Le principe du radar d'imagerie verticale du projet DRIVE
Le principe du radar d'imagerie verticale du projet DRIVE

Un agenda chargé pour Busard

Avant d’entamer cette expérimentation en décembre prochain, le Busard n'aura pas chômé. En effet, au printemps, il se faisait remarquer au salon du Bourget, avec démonstration en temps réel lors d'un vol quotidien de deux heures. Durant l’été (juillet à septembre), il a participé à une campagne baptisée " Feux de forêts " réalisée par les départements DOTA (Optique théorique et appliquée) et DEMR (Electromagnétisme), en collaboration avec Sagem et la Sécurité Civile ; cette campagne visait à utiliser des capteurs optroniques et infrarouges, embarqués à bord du Busard, pour détecter des incendies de forêts. Dans la foulée en octobre, le Busard a permis à Sagem de mettre au point un nouveau système d'hybridation Centrale inertielle / GPS. Fin novembre, une campagne baptisée " Voir et éviter ", menée à nouveau en collaboration avec Sagem mais aussi d’autres équipes dont le Lasmea, un laboratoire mixte CNRS/Université de Clermont-Ferrand est en cours avec la participation d'un avion plastron de l’Armée de l’Air.
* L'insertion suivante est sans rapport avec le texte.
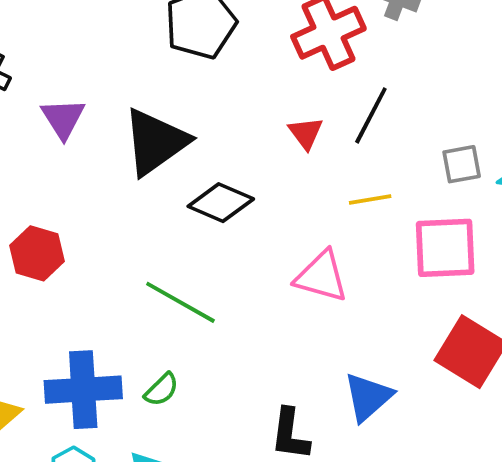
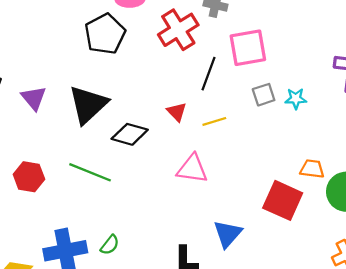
red triangle: (306, 133) -> (177, 112), moved
pink square: (445, 248) -> (248, 48), moved
green line: (180, 302) -> (90, 172), moved

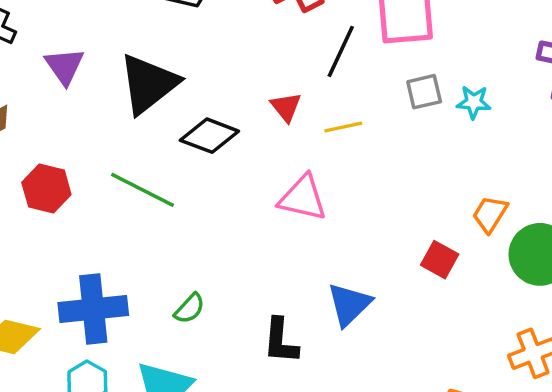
orange trapezoid: (312, 169) -> (490, 214), turned -70
red square: (283, 200) -> (440, 260), size x0.6
green semicircle: (110, 245) -> (190, 309), moved

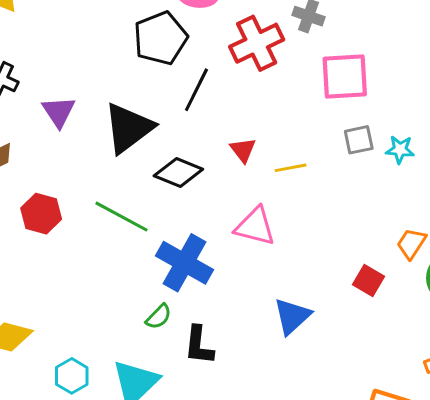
black line: (341, 51) -> (196, 90), moved
blue cross: (93, 309) -> (184, 263), moved, turned 34
black L-shape: (281, 341) -> (199, 345), moved

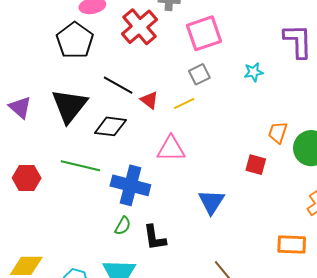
black line: (196, 90) -> (118, 85), moved, turned -72
gray square: (359, 140) -> (199, 74), moved

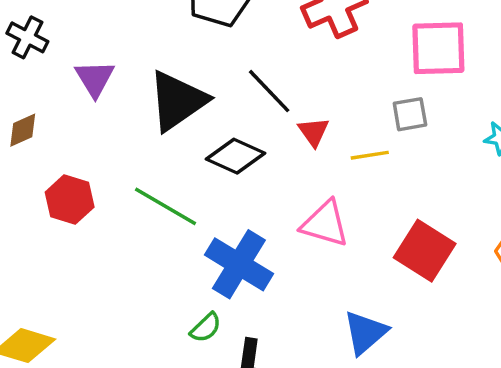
red square: (256, 165) -> (425, 251), moved, size x1.6

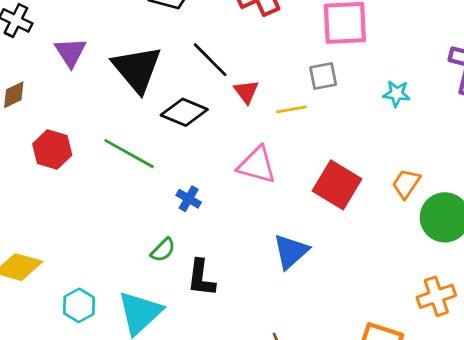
black triangle: (178, 101) -> (137, 69), turned -34
blue cross: (239, 264) -> (189, 199), size x0.5

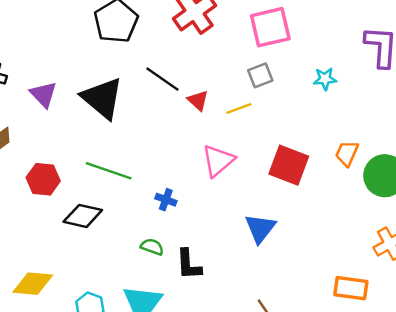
black diamond: (184, 112) -> (83, 216), moved
pink triangle: (257, 165) -> (218, 161), turned -45
green semicircle: (163, 250) -> (152, 247), turned -105

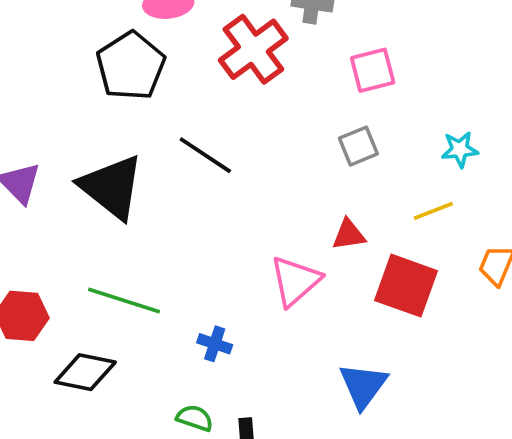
pink square: (270, 27) -> (373, 70), size x0.7
red triangle: (198, 100) -> (349, 235), moved, turned -50
yellow line: (239, 108) -> (433, 211), moved

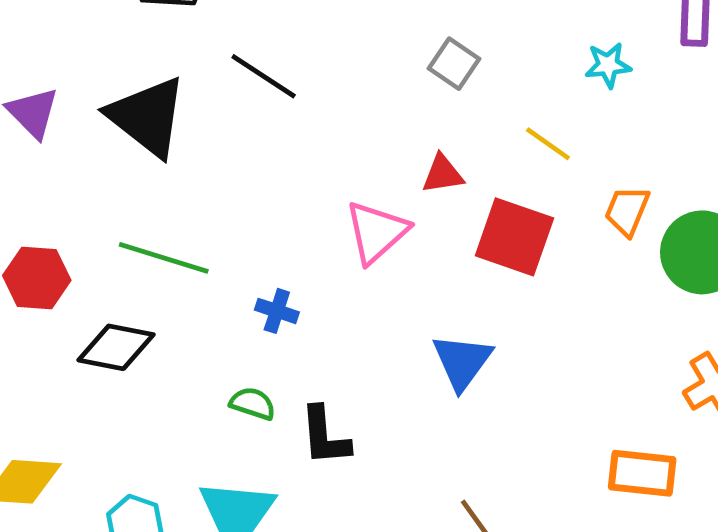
gray square: (358, 146) -> (454, 64), turned -33
cyan star: (460, 149) -> (608, 65), moved
yellow line: (433, 211) -> (548, 144), turned 57

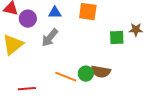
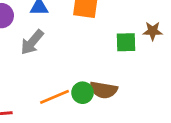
orange line: (66, 77) -> (55, 97), turned -45

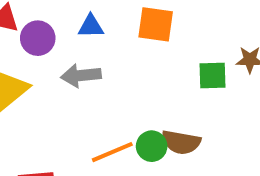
gray arrow: (32, 42) -> (81, 75), turned 44

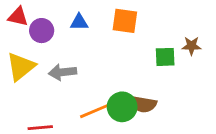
gray arrow: (81, 75) -> (62, 72), moved
green circle: (152, 146) -> (122, 107), size x1.4

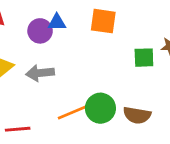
purple circle: (42, 31) -> (40, 31), moved
brown semicircle: (143, 104) -> (137, 115), moved

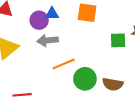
gray arrow: (40, 73) -> (48, 40), moved
orange line: (72, 112) -> (64, 64), moved

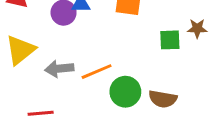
gray arrow: (48, 40) -> (59, 69), moved

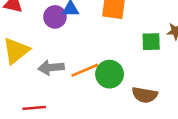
green circle: (125, 92) -> (110, 74), moved

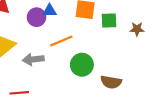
green square: (151, 42) -> (109, 20), moved
orange line: (85, 70) -> (61, 41), moved

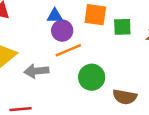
purple circle: (37, 17) -> (62, 31), moved

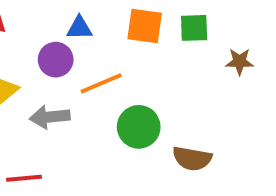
green square: (122, 27) -> (194, 28), moved
purple circle: (62, 31) -> (56, 60), moved

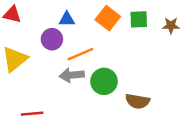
orange square: (145, 26) -> (108, 18), turned 30
brown star: (240, 62) -> (171, 26), moved
gray arrow: (50, 117) -> (72, 75), moved

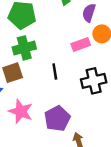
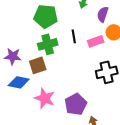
black line: (55, 71) -> (74, 36), moved

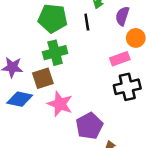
black line: (74, 36) -> (87, 22), moved
pink rectangle: (96, 41) -> (120, 59), moved
pink star: (45, 98) -> (60, 104), moved

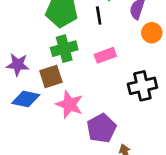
pink rectangle: (120, 59) -> (105, 55), moved

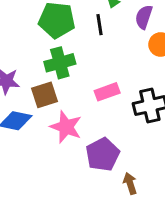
pink rectangle: (105, 55) -> (107, 92), moved

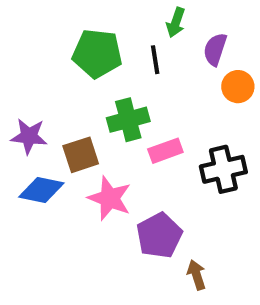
green cross: (60, 63) -> (128, 120), moved

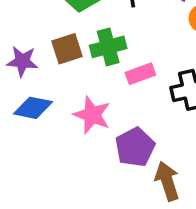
brown square: (81, 155) -> (67, 49), moved
brown arrow: (196, 275) -> (167, 181), size x1.5

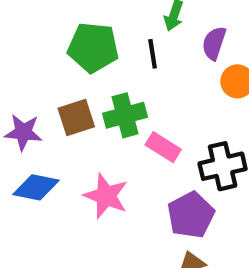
pink rectangle: (140, 74) -> (163, 147), turned 52
purple pentagon: (135, 147) -> (191, 215), moved

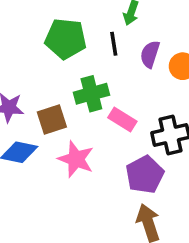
purple semicircle: (214, 43) -> (150, 54), moved
brown square: (76, 117) -> (52, 120), moved

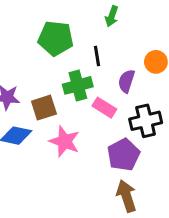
black line: (114, 44) -> (97, 56), moved
purple semicircle: (150, 54) -> (126, 81), moved

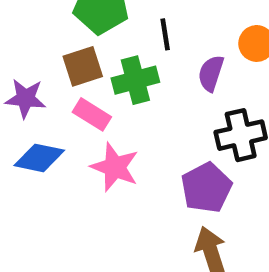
brown square: (44, 108) -> (83, 66), moved
pink rectangle: (104, 108) -> (92, 114), moved

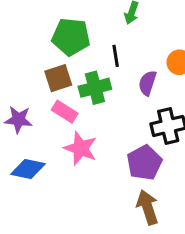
purple star: (26, 98) -> (18, 120), moved
blue diamond: (39, 158) -> (28, 169), moved

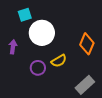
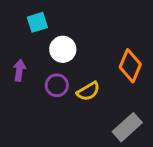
white circle: (42, 33) -> (63, 49), size x0.7
purple circle: (38, 68) -> (57, 85), moved

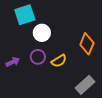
cyan square: (37, 22) -> (25, 15), size x1.5
purple arrow: (19, 70) -> (13, 62), moved, turned 56

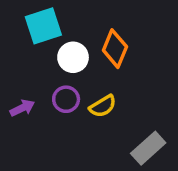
orange diamond: (87, 44) -> (115, 49), moved

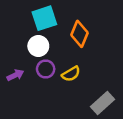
cyan square: (43, 26) -> (44, 18), moved
white circle: (73, 57) -> (38, 46), moved

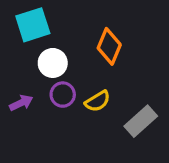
cyan square: (44, 18) -> (33, 25), moved
gray rectangle: (102, 103) -> (141, 121), moved

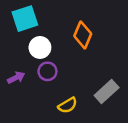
yellow semicircle: (98, 101) -> (68, 105), moved

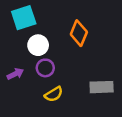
gray rectangle: (107, 91) -> (102, 87), turned 40
yellow semicircle: (68, 105) -> (54, 94), moved

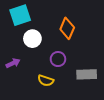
purple circle: (45, 68) -> (58, 59), moved
yellow semicircle: (54, 94) -> (46, 81), turned 49

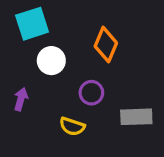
purple arrow: (13, 63) -> (21, 99), turned -48

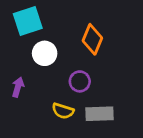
gray rectangle: (136, 117) -> (99, 114), moved

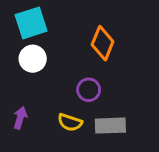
white circle: (45, 53) -> (33, 59), moved
purple arrow: (18, 87) -> (20, 118), moved

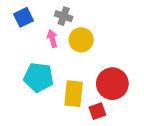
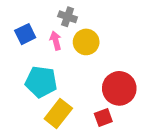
blue square: (24, 17) -> (25, 34), moved
yellow rectangle: (74, 94) -> (58, 114), moved, turned 32

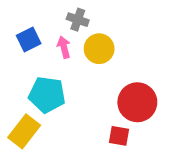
yellow rectangle: (58, 114) -> (24, 131), moved
red square: (103, 118) -> (119, 136), turned 30

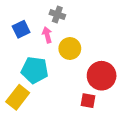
yellow circle: (99, 49) -> (70, 49), moved

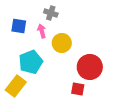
blue square: (21, 29) -> (19, 26), turned 35
cyan pentagon: (35, 70) -> (31, 62), turned -30

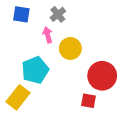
gray cross: (51, 13) -> (58, 14), turned 32
blue square: (19, 26) -> (21, 14), moved

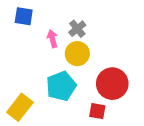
gray cross: (58, 14) -> (77, 29), moved
cyan pentagon: (35, 70) -> (61, 86), moved

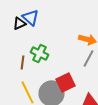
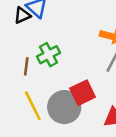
green cross: (40, 53) -> (49, 55), turned 36

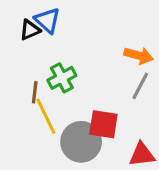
red square: (83, 93) -> (103, 124), turned 35
yellow line: (33, 106) -> (46, 116), moved

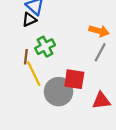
black triangle: (30, 30) -> (29, 20), moved

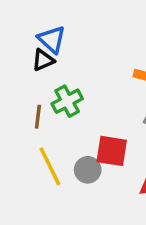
yellow line: (34, 74) -> (50, 166), moved
gray circle: (59, 92) -> (88, 170), size x0.6

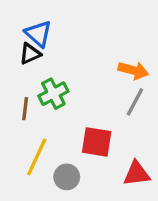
yellow line: (50, 166) -> (37, 157), turned 51
gray circle: (88, 170) -> (67, 177), moved

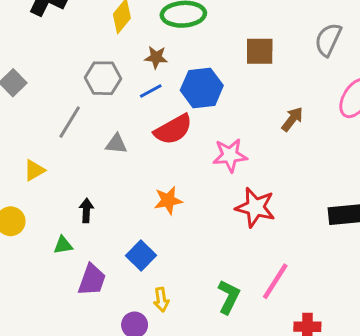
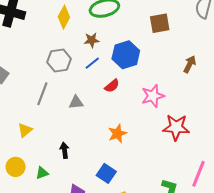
red semicircle: (173, 129) -> (112, 86), size x0.6
green triangle: (63, 245) -> (42, 173), moved

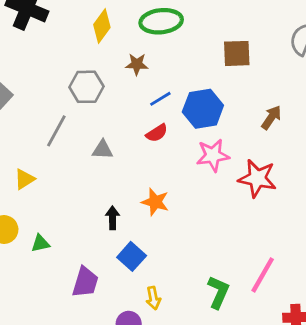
blue hexagon: (126, 55) -> (203, 109), moved
blue line: (92, 63) -> (160, 99), moved
red star: (176, 127) -> (257, 178), moved
orange star: (117, 134) -> (155, 202), turned 30
black arrow: (64, 150) -> (112, 218), moved

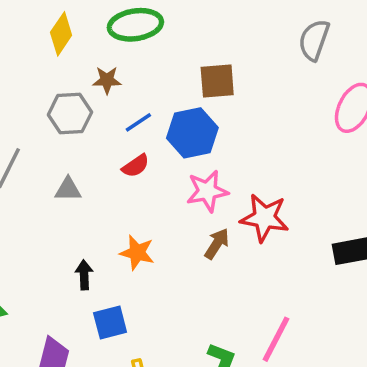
brown square: (237, 53) -> (217, 81), moved
gray hexagon: (86, 87) -> (70, 114), moved
brown arrow: (271, 117) -> (217, 244), moved
blue square: (132, 256) -> (110, 322), turned 36

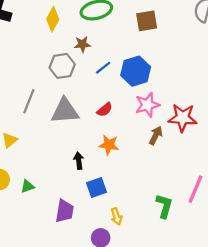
brown square: (217, 81) -> (147, 21), moved
red semicircle: (136, 166) -> (105, 110), moved
gray triangle: (68, 189) -> (65, 111), size x1.8

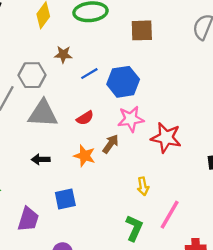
brown star: (82, 44) -> (63, 54), moved
gray hexagon: (62, 66) -> (32, 75), moved
brown arrow: (156, 136) -> (111, 144), moved
black arrow: (79, 161) -> (41, 159), moved, turned -91
yellow arrow: (117, 216) -> (143, 186), moved

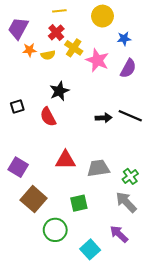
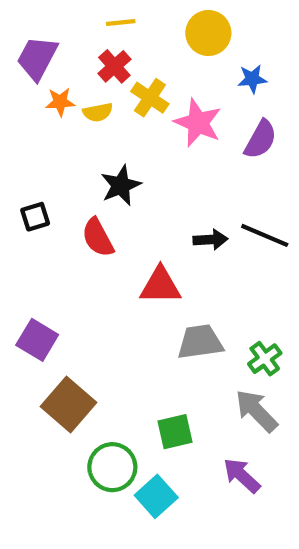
red triangle: (65, 160) -> (160, 286), moved
green square: (79, 203) -> (175, 432), moved
cyan square: (90, 249) -> (156, 496), moved

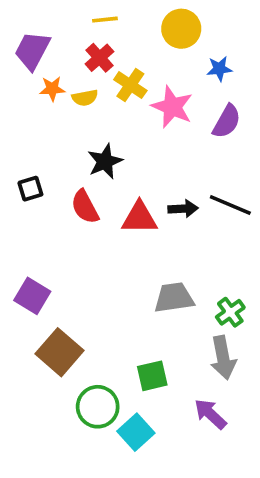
red triangle: (160, 286) -> (139, 218), moved
gray arrow: (256, 411) -> (223, 358), turned -147

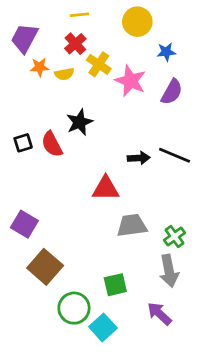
red semicircle: (85, 207) -> (52, 144), moved
red triangle: (139, 218) -> (106, 188), moved

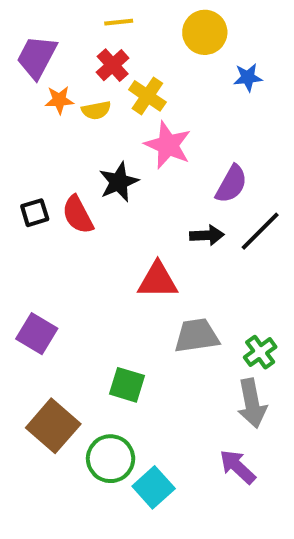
pink star: (130, 81) -> (168, 145), moved
purple semicircle: (172, 92) -> (231, 184), moved
black line: (175, 155) -> (260, 231), turned -68
brown square: (45, 267) -> (53, 426), moved
green square: (115, 285) -> (127, 385), moved, turned 30

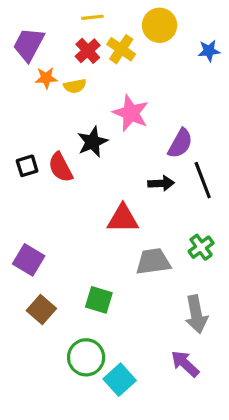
blue star: (248, 77) -> (209, 51), moved
yellow cross: (147, 96) -> (121, 49), moved
black line: (260, 231) -> (203, 180), turned -66
green cross: (260, 352) -> (201, 247), moved
brown square: (53, 426) -> (41, 309), moved, size x0.7

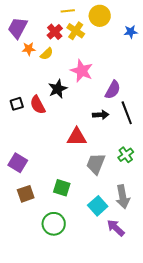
yellow line: (92, 17) -> (68, 11), moved
yellow semicircle: (75, 86) -> (47, 54), turned -32
gray trapezoid: (153, 262) -> (96, 164), turned -60
brown square: (41, 309) -> (26, 194), turned 30
cyan square: (120, 380) -> (98, 206), moved

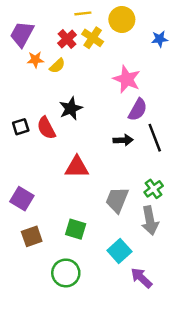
pink star: (82, 71) -> (127, 79), moved
red triangle: (77, 137) -> (77, 167), moved
gray arrow: (123, 197) -> (150, 221), moved

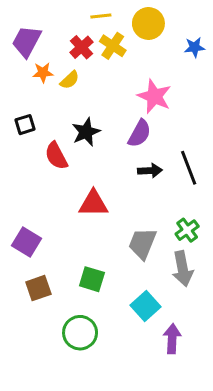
purple semicircle: (138, 110) -> (140, 133), moved
black square: (21, 127) -> (25, 125), moved
purple arrow: (141, 278) -> (172, 339), turned 50

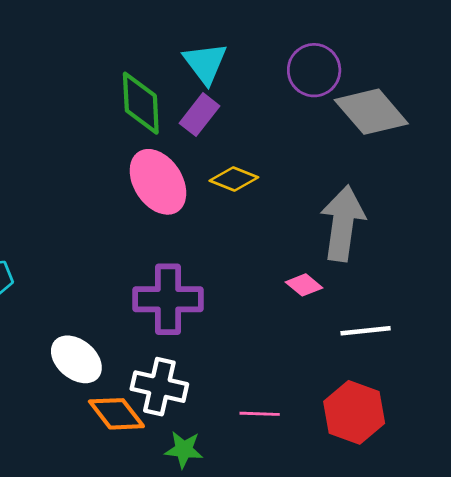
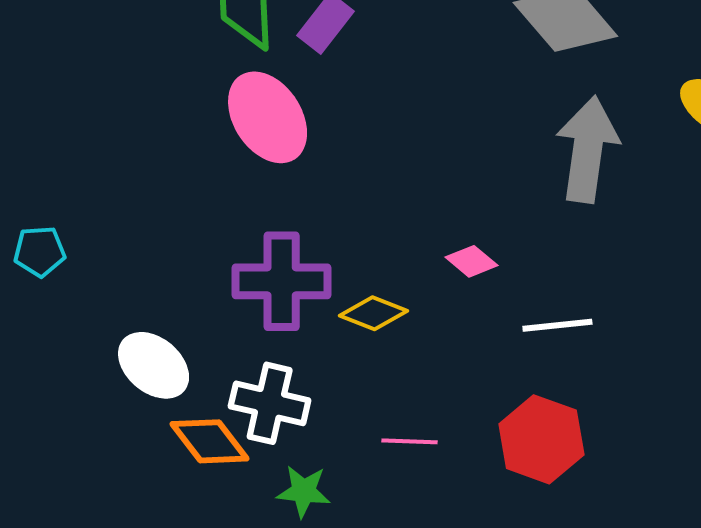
yellow diamond: (234, 179) -> (374, 313), moved
gray arrow: (343, 223) -> (587, 149), moved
Il s’agit de faire de la détection et de l’évitement d’aéronefs en vol à l’aide d’une petite caméra infrarouge associée à une caméra vidéo et à un radar à 77 GHz. " Pour l'ensemble de ces essais, le Centre d’Essais en Vol (CEV) d’Istres assure totalement le pilotage de la machine et le conseil sur sa sécurité ", tient à souligner Hervé Jeuland.